Yes, Sam, we can read the fun facts at the nuclear industry’s website too. However, the fact that it can fit inside a football stadium doesn’t solve the problem of dealing with it and storing it nearly indefinitely. I think part of the reason that the public at large is so concerned about nuclear power is that people like you on the other side refuse to acknowledge the serious issues and just dismiss their people’s legitimate concerns along with their irrational fears.
I am not saying the problems associated with nuclear fission are not soluble, but this attitude that everything is hunky-dory and there is nothing to worry about and everyone’s fears are totally irrational is the kind of argument that just doesn’t wash, particularly when people see Chernobyl and Three Mile Island and the near-miss with a very corroded seal or some such thing in a plant a few years ago.
And, this argument of blaming the environmental movement doesn’t wash for other reasons. First, it lacks evidence. It seems like nuclear power failed in large part because fossil fuels were cheaper…And, as I noted, Bush is working hard to see that they remain cheaper by relaxing pollution standards on fossil fuel plants. Then he wants to turn around and subsidize nuclear. I have a better idea…Why don’t we subsidize neither of these things, making both pay for their costs (including the environmental ones).
I won’t comment on Cassini because I don’t know enough to say either way whether your assessment of the risk was accurate.
I pulled the transcript from the site in your link and put it into Word, a basic search for “IFR” and “Fast” both turned up nothing. I doubt that this is what you remember.
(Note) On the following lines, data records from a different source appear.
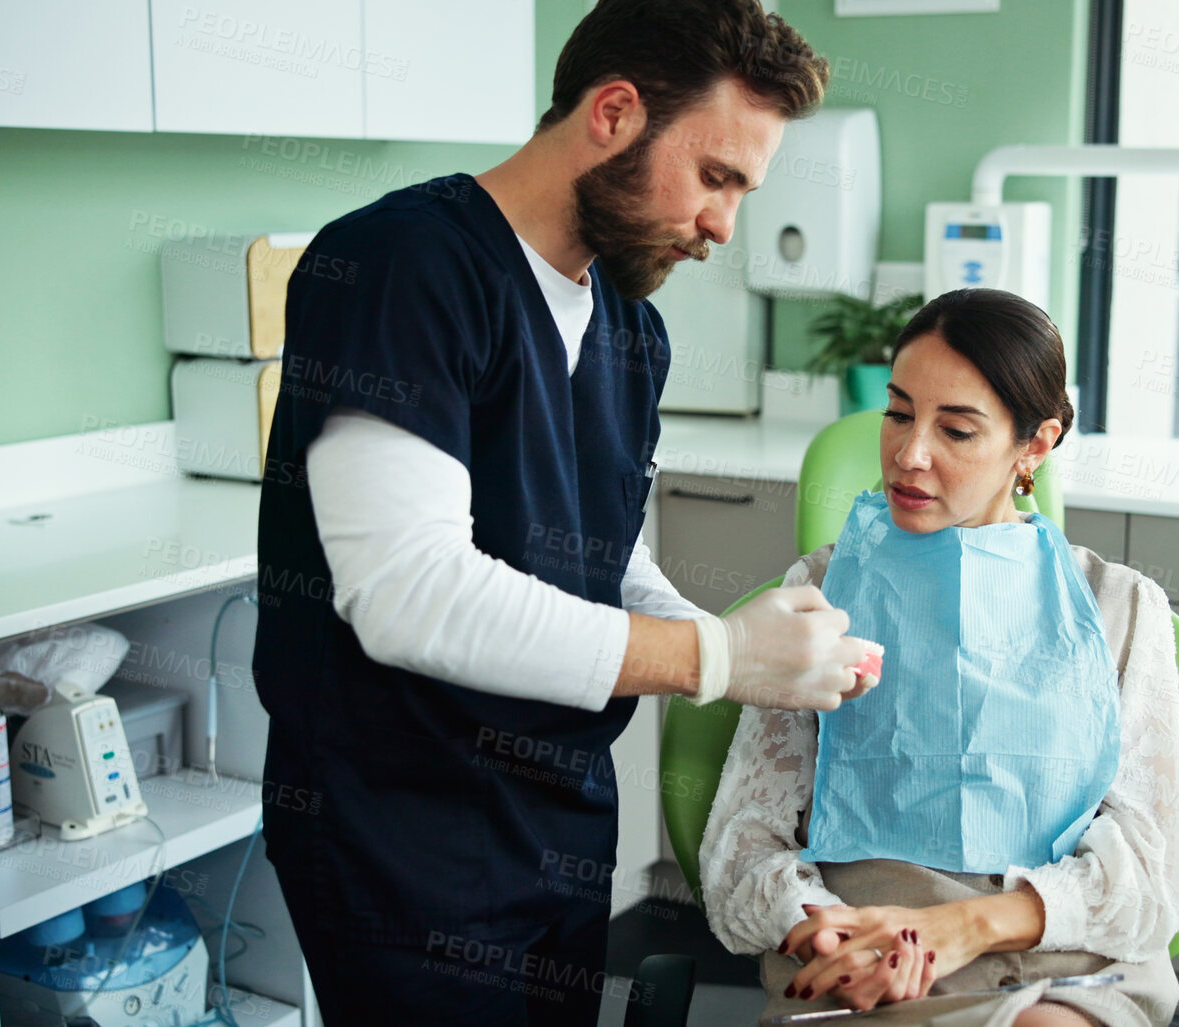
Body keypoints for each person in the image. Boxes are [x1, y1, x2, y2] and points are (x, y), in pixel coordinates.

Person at [249, 3, 877, 1023]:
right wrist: (714, 655)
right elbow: (408, 594)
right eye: (717, 177)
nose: (724, 225)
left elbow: (598, 545)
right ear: (616, 112)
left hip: (557, 817)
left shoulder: (631, 327)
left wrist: (757, 658)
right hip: (401, 837)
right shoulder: (403, 267)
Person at [700, 289, 1179, 1027]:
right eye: (898, 413)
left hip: (1058, 964)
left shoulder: (1117, 607)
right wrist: (828, 926)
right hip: (862, 958)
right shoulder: (817, 593)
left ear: (1033, 446)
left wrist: (973, 924)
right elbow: (743, 840)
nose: (909, 453)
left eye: (956, 429)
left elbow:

My guess is that the interview was conducted on top of (the cores are very dense (except in some research reactors where you have some irradiation positions inside the core—and these are at most only a few inches in diameter) and not all that big) the core of a reactor that hadn’t been taken critical yet. Once a reactor goes critical everything in the immediate vicinity of the fuel must be handled remotely. There are exceptions with “zero power reactors” but these don’t jive with the IFR concept.
Another interesting thing about IFR is that it can be made much more inherently safe than other reactor types (of course nothing is foolproof—the human race is far too foolish). At the EBR-II in Idaho two tests were run simulating loss of coolant flow and a loss of heat sink accidents. In both cases the reactor shut itself down passively: With lack of design cooling metallic fuel heats up, swells and takes itself to a sub-critical condition. All this happens with no mechanical safety systems and no operator action.